Why do British post-punks have such a fixation with Los Angeles? Perhaps it’s because it’s such an alien world; blistering sun instead of drizzle, full of grinning, tanned humanoids whose manner seems implausible and whose actions seem inexplicably choreographed. Perhaps it’s because they (like me) have only ever seen it on TV. And the greatest post-punk track about the city? Well, that’s probably The Fall’s ‘L.A.’ It’s definitely not Pulp’s ‘Back in LA’.

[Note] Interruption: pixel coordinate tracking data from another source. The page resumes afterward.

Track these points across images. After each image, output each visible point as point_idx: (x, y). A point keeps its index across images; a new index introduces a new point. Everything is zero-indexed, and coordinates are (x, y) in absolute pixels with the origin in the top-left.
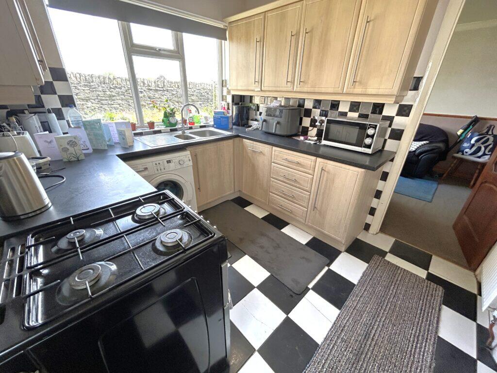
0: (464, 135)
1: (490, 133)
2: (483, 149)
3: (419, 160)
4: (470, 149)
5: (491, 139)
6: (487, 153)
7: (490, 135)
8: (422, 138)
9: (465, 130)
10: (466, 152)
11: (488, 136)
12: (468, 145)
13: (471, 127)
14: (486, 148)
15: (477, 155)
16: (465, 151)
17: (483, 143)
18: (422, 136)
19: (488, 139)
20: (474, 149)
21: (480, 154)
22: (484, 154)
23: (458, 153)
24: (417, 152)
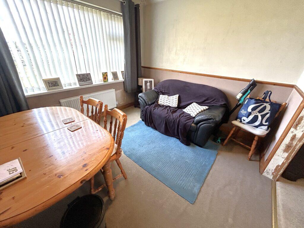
0: (243, 99)
1: (267, 100)
2: (260, 118)
3: (197, 129)
4: (247, 118)
5: (268, 107)
6: (264, 123)
7: (267, 102)
8: (205, 101)
9: (244, 94)
10: (244, 120)
11: (265, 104)
12: (245, 112)
13: (249, 91)
14: (263, 117)
15: (254, 124)
16: (242, 118)
17: (259, 112)
18: (204, 99)
19: (265, 108)
20: (251, 117)
21: (257, 123)
22: (261, 124)
23: (236, 120)
24: (197, 118)
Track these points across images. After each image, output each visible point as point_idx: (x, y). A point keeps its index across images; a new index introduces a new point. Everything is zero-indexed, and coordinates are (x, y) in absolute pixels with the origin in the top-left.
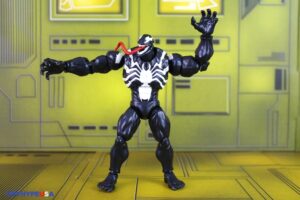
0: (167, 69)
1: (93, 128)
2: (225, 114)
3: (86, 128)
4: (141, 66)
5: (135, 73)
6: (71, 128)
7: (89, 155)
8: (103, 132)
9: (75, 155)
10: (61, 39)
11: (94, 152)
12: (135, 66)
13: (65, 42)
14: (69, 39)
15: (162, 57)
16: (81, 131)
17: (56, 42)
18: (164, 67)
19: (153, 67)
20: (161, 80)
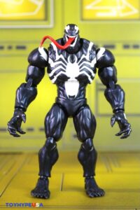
18: (91, 59)
19: (79, 59)
20: (90, 74)
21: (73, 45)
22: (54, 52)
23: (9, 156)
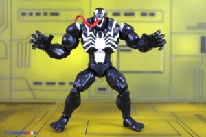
0: (118, 36)
1: (53, 84)
3: (48, 83)
5: (91, 41)
6: (36, 83)
7: (50, 105)
10: (27, 12)
12: (91, 35)
13: (31, 14)
14: (34, 12)
15: (114, 26)
16: (44, 86)
17: (24, 14)
18: (115, 34)
19: (105, 35)
20: (113, 46)
21: (100, 26)
22: (86, 29)
23: (44, 105)
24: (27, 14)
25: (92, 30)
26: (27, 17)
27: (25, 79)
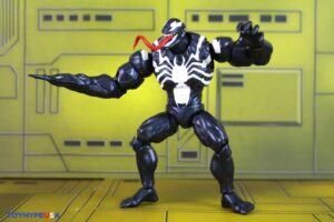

If ‘Back in LA’ sounds like a half-formed sibling of ‘Maureen’ then that’s because that’s what it is. Both songs date back to Russell’s days in The Nightmares, both were commandeered by Pulp MK 3 with new lyrics added by Jarvis, and both were recorded for the “Ping Pong Jerry” demo of November 1984. While Maureen is a bit of a rough-hewn diamond, though, Back in LA is more like a lump of malformed shale, lacking much in the way of lyrical insight, a hook, a tune, or, well, anything really. There is some potential here – it could be refashioned as an all-out psychobilly thrash, and when Jarvis screams the chorus you can imagine that cranking everything up a little would turn it into something. The verses, however, are unsaveable – a dreary two-note punk thrash with Jarvis half-heartedly mumbling meaningless lyrics, sounding like he’s been up for a week and is reading from an autocue.

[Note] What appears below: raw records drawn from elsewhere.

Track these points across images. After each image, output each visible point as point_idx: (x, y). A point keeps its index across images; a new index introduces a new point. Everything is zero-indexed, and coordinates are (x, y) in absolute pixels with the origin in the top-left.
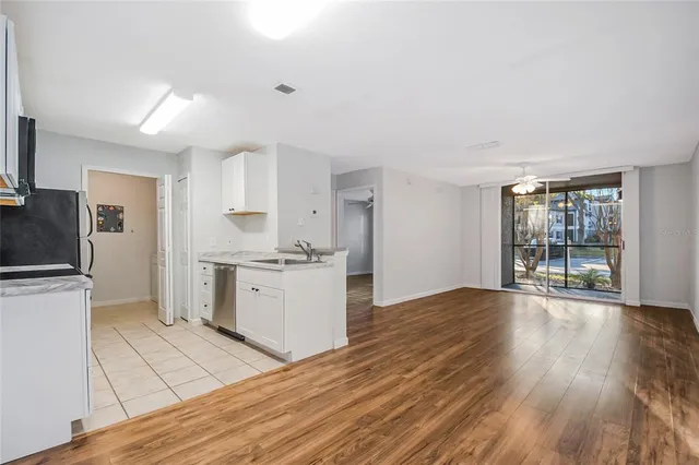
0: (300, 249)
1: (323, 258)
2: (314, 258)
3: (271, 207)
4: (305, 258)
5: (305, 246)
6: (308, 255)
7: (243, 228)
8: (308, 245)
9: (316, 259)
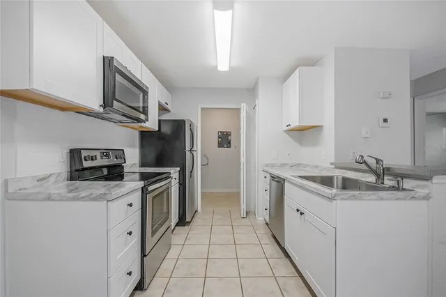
0: (363, 167)
1: (407, 184)
2: (388, 182)
3: (327, 118)
4: (371, 178)
5: (372, 162)
6: (378, 175)
7: (300, 142)
8: (378, 161)
9: (393, 183)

‘Back in LA’ languished in the vaults for eight years before being dug out as a curio to put on the B-side of Pulp’s limited edition release of ‘My Legendary Girlfriend’ on the Caff label in 1992. Twenty years after that the group finally played Los Angeles, and the song was included as a surprise choice for the second encore, apparently at the suggestion of Candida.
As unlovable as it is, Back in LA is a funny enough novelty, two minutes of something odd we won’t be hearing again. Just don’t expect it to crop up on anyone’s list of favourites.